Pourtant, il existe des solutions simples, faciles à énoncer, sans doute moins à mettre en oeuvre. La première consisterait à n'accepter, au sein du ministère des finances, à des postes supérieurs à inspecteur, que des candidats ayant passé au moins dix ans dans le privé. Toute entreprise, sous contrôle direct ou indirect de l'Etat, en étant exclue. La seconde, nécessitant une refonte totale de la fiscalité, consiste à lui retirer son caractère confiscatoire pour la rendre incitative. Accompagnant les phénomènes économiques et les flux financiers, sans chercher à les orienter et les manipuler, comme c'est le cas à l'heure actuelle.

Je crains qu'en dehors de ceux qui appartiennent aux milieux de la finance et des affaires, rares soient mes lecteurs qui sont conscients que le ministère des finances, cherche à exercer un contrôle absolu dans ce domaine, la plupart de ses agents n'en sont même pas conscients. La multitude de ses échecs semblerait suffisante pour dissuader de le croire. C'est pourtant le cas, en menant, dans la plupart, des cas des combats d'arrière garde, en utilisant des techniques obsolètes, avec des résultats le plus souvent inverses aux objectifs annoncés.

Le système des subventions en est un exemple frappant. Plutôt que de laisser les entreprises se développer dans des conditions de concurrence normale avec une fiscalité raisonnable, on fixe des niveaux d'impositions insupportables et des conditions que l'entreprise a le moins de possibilité de gérer. Ensuite on accorde des subventions à ceux que l'on veut favoriser, en trouvant un prétexte plus ou moins plausible. De cette façon toutes les entreprises se trouvent sous l'emprise de l'état, au moins pour leur exercice en France. Que serait‐il possible d'imaginer de plus antiéconomique ? De plus incitatif au départ ? La troisième, le caractère purement financier du système fiscal, ainsi que de la plupart des « prestations sociales », est ce qui provoque la destruction des bases de la société.
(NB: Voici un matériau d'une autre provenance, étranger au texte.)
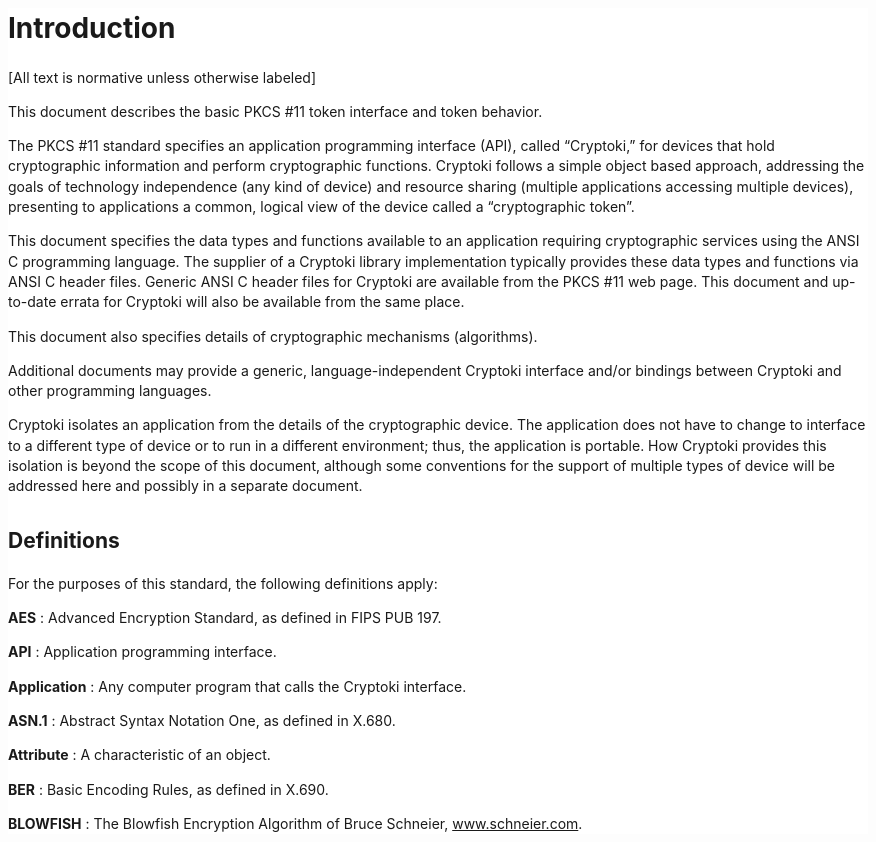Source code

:# Introduction

[All text is normative unless otherwise labeled]

This document describes the basic PKCS #11 token interface and token behavior.

The PKCS #11 standard specifies an application programming interface (API),
called “Cryptoki,” for devices that hold cryptographic information and
perform cryptographic functions. Cryptoki follows a simple object based
approach, addressing the goals of technology independence (any kind of
device) and resource sharing (multiple applications accessing multiple
devices), presenting to applications a common, logical view of the device
called a “cryptographic token”.

This document specifies the data types and functions available to an
application requiring cryptographic services using the ANSI C programming
language. The supplier of a Cryptoki library implementation typically provides
these data types and functions via ANSI C header files. Generic ANSI C header
files for Cryptoki are available from the PKCS #11 web page. This document and
up-to-date errata for Cryptoki will also be available from the same place.

This document also specifies details of cryptographic mechanisms (algorithms).

Additional documents may provide a generic, language-independent Cryptoki
interface and/or bindings between Cryptoki and other programming languages.

Cryptoki isolates an application from the details of the cryptographic device.
The application does not have to change to interface to a different type of
device or to run in a different environment; thus, the application is portable.
How Cryptoki provides this isolation is beyond the scope of this document,
although some conventions for the support of multiple types of device will be
addressed here and possibly in a separate document.

## Definitions

For the purposes of this standard, the following definitions apply:

**AES**
: Advanced Encryption Standard, as defined in FIPS PUB 197.

**API**
: Application programming interface.

**Application**
: Any computer program that calls the Cryptoki interface.

**ASN.1**
: Abstract Syntax Notation One, as defined in X.680.

**Attribute**
: A characteristic of an object.

**BER**
: Basic Encoding Rules, as defined in X.690.

**BLOWFISH**
: The Blowfish Encryption Algorithm of Bruce Schneier, www.schneier.com.
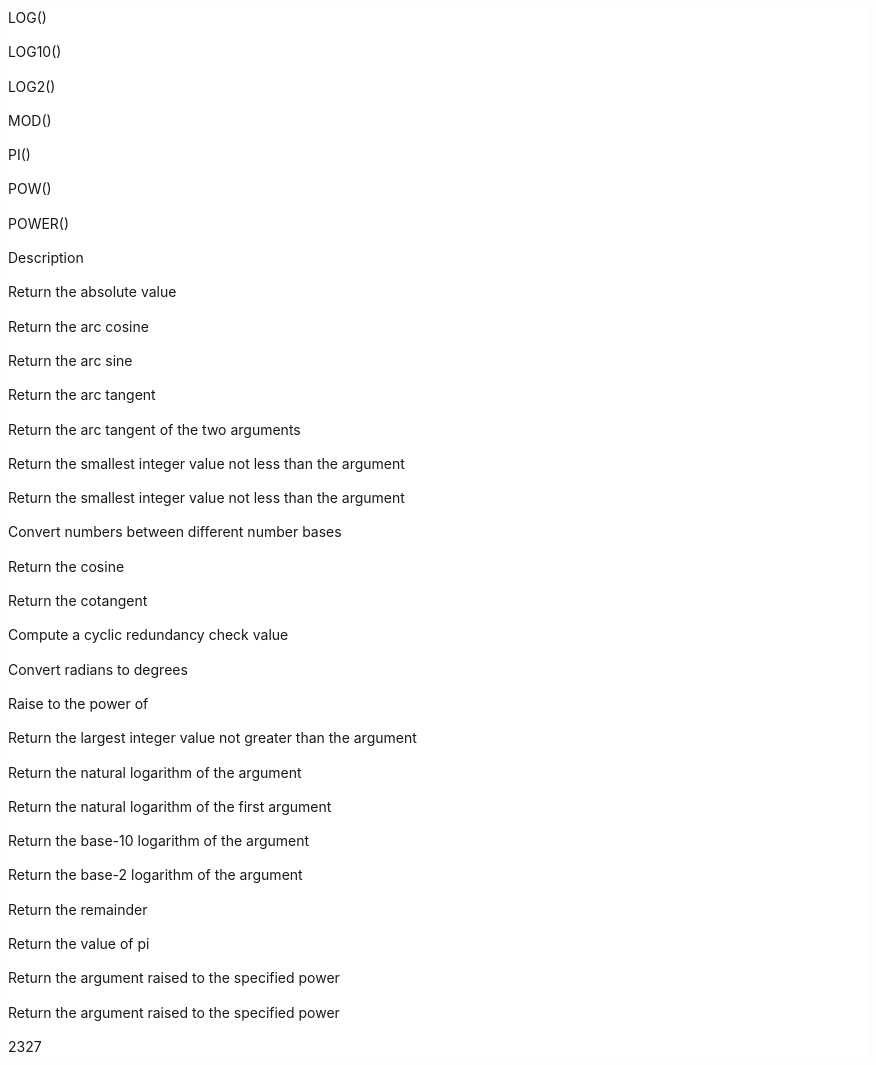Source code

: LOG()

LOG10()

LOG2()

MOD()

PI()

POW()

POWER()

Description

Return the absolute value

Return the arc cosine

Return the arc sine

Return the arc tangent

Return the arc tangent of the two arguments

Return the smallest integer value not less than the
argument

Return the smallest integer value not less than the
argument

Convert numbers between different number bases

Return the cosine

Return the cotangent

Compute a cyclic redundancy check value

Convert radians to degrees

Raise to the power of

Return the largest integer value not greater than
the argument

Return the natural logarithm of the argument

Return the natural logarithm of the first argument

Return the base-10 logarithm of the argument

Return the base-2 logarithm of the argument

Return the remainder

Return the value of pi

Return the argument raised to the specified power

Return the argument raised to the specified power

2327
La seule solution pour en sortir, que je proposais déjà dans mon ouvrage « Crise financière ou de société ? » (Editions Bénévent 2009) et dont je présente d'autres aspects dans : « Le dogme de l'équilibre financier où pourquoi « la règle d'or » n'est pas la solution » (Editions Bénévent 2013) consiste dans l'abandon du paramètre financier. Si la monnaie s'est avérée un formidable moyen d'échange depuis plusieurs milliers d'années, depuis quelques dizaines où elle a été utilisée comme instrument de mesure universel, elle provoque des désordres effroyables. La seule solution pour en sortir consisterait à y renoncer comme instrument de mesure et comme vecteur social. A fournir directement les prestations au lieu de verser de l'argent, à contribuer en temps de travail ou en nature, plutôt que financièrement, pour ceux qui le souhaiteraient.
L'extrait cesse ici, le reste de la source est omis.